The Executive Committee of a medium-sized law firm in a large metropolitan area called an emergency meeting to discuss its cash flow crisis and to decide how to respond to their bank’s decision to limit its access to its line of credit because of the deteriorating situation. The financial crisis was primarily caused by the loss of a large client, combined with the departure of several groups of profitable partners to competing firms.
The Executive Committee contacted Altman Weil, which had no prior experience with the firm, to have a consultant participate in the special meeting. The firm’s Managing Partner proposed during the meeting that the firm close at the end of the month in order to use the proceeds from outstanding WIP and accounts receivable to pay off bank debt and liabilities to vendors. During the meeting the Executive Committee authorized Altman Weil to perform a financial analysis on a rush basis to determine if there was a core group of lawyers and staff that could operate profitably until the firm could arrange to be acquired, or if the firm should be wound down at the end of the month.
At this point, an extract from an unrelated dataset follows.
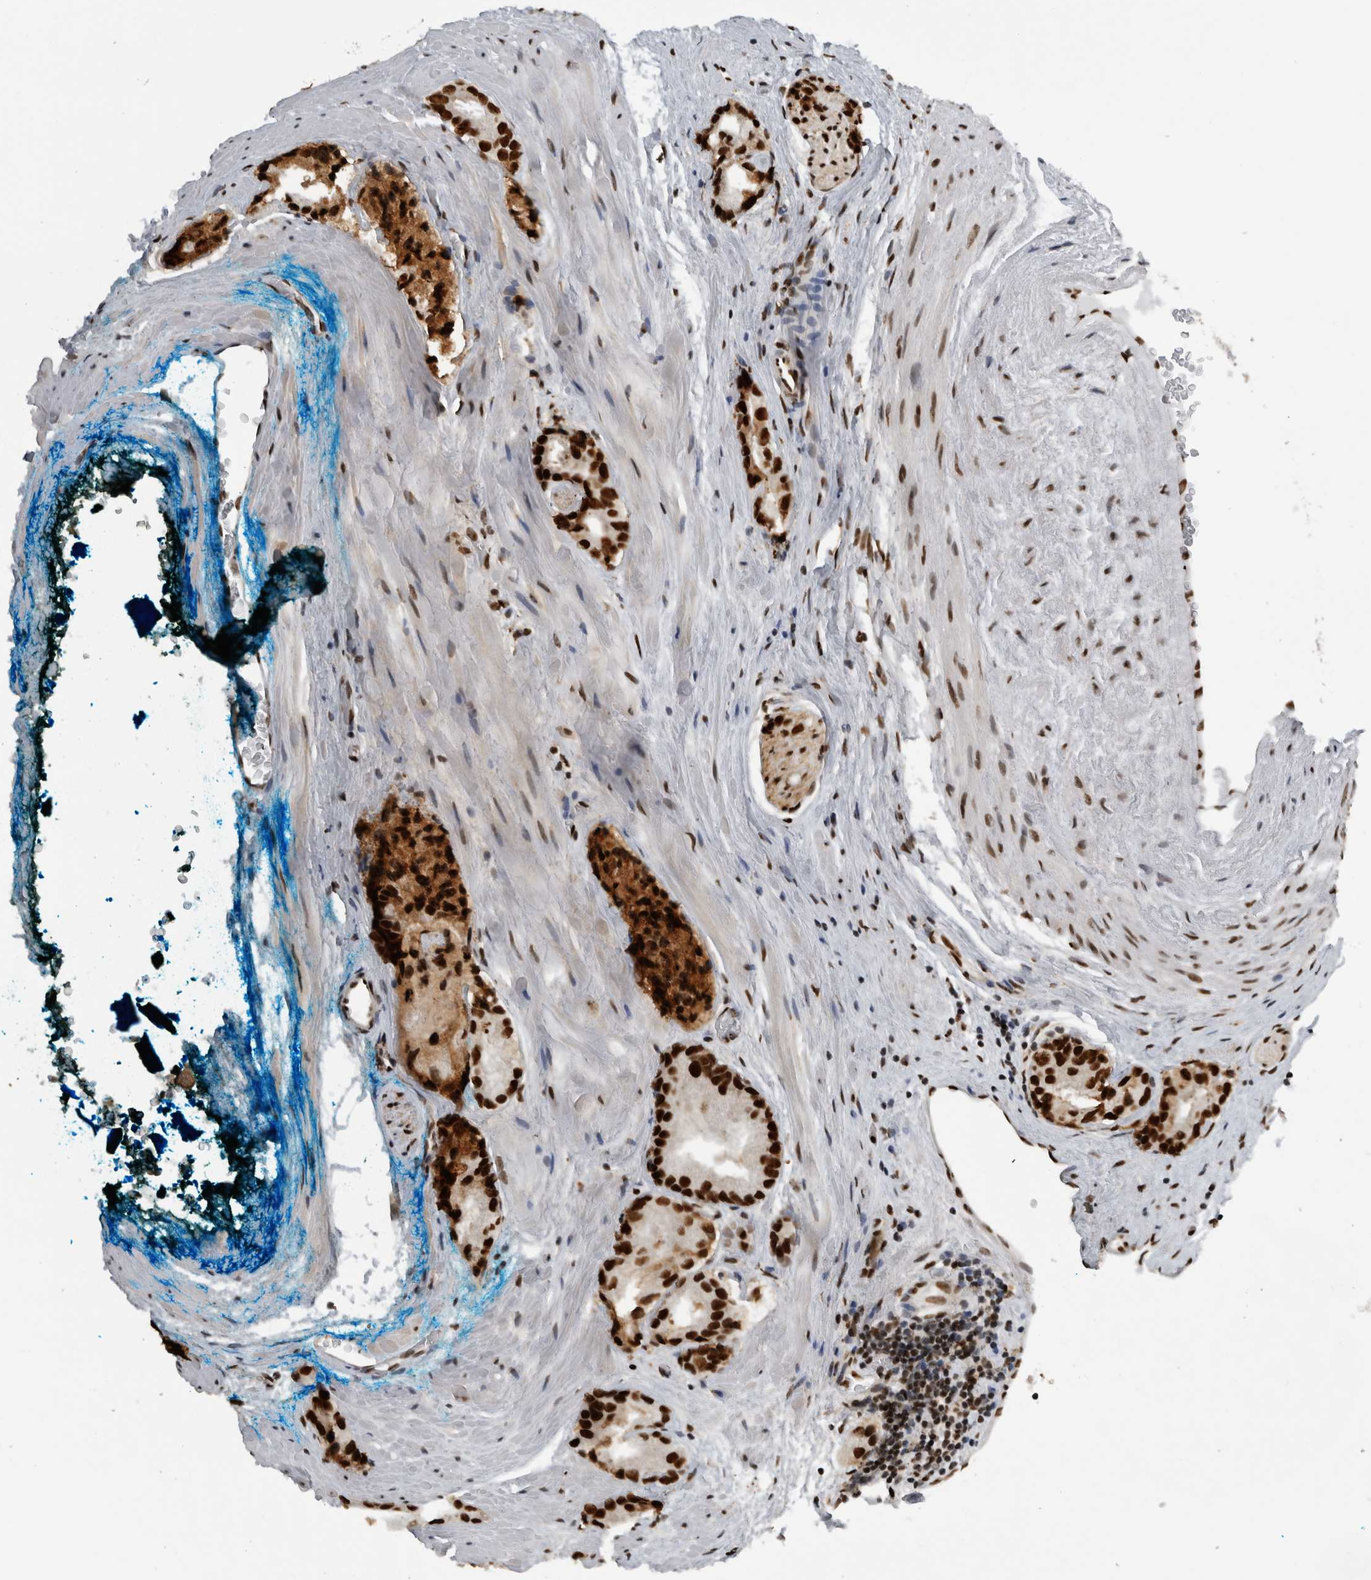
{"staining": {"intensity": "strong", "quantity": ">75%", "location": "nuclear"}, "tissue": "prostate cancer", "cell_type": "Tumor cells", "image_type": "cancer", "snomed": [{"axis": "morphology", "description": "Adenocarcinoma, High grade"}, {"axis": "topography", "description": "Prostate"}], "caption": "Strong nuclear staining for a protein is appreciated in approximately >75% of tumor cells of prostate adenocarcinoma (high-grade) using immunohistochemistry (IHC).", "gene": "ZSCAN2", "patient": {"sex": "male", "age": 63}}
We helped to identify unprofitable partners and practice areas as well as unnecessary clerical staff positions, resulting in more than 15 lawyers and 30 support staff positions being eliminated with annual net cost savings in excess of $1,600,000. These changes were implemented immediately and the firm continued to operate on a profitable basis through the end of the year.
Our next step was to prepare pro forma financial projections reflecting the impact of the restructuring plan and the future profitability of the remaining lawyers and staff. This allowed prospective acquirers to see how the firm’s future profits would contrast with its recent losses. Almost all of the remaining partners, associates and staff joined an AmLaw 100 law firm at the end of that calendar year.
With Altman Weil’s guidance, this law firm was able to avert a financial crisis and avoid having to close down its operations causing it to terminate the employment of all partners, associates and staff. Although some lawyers and staff did ultimately lose their positions, the imminent cash flow crisis was avoided. We assisted the firm’s remaining partners, associates and staff to become a part of one of the largest law firms in the country.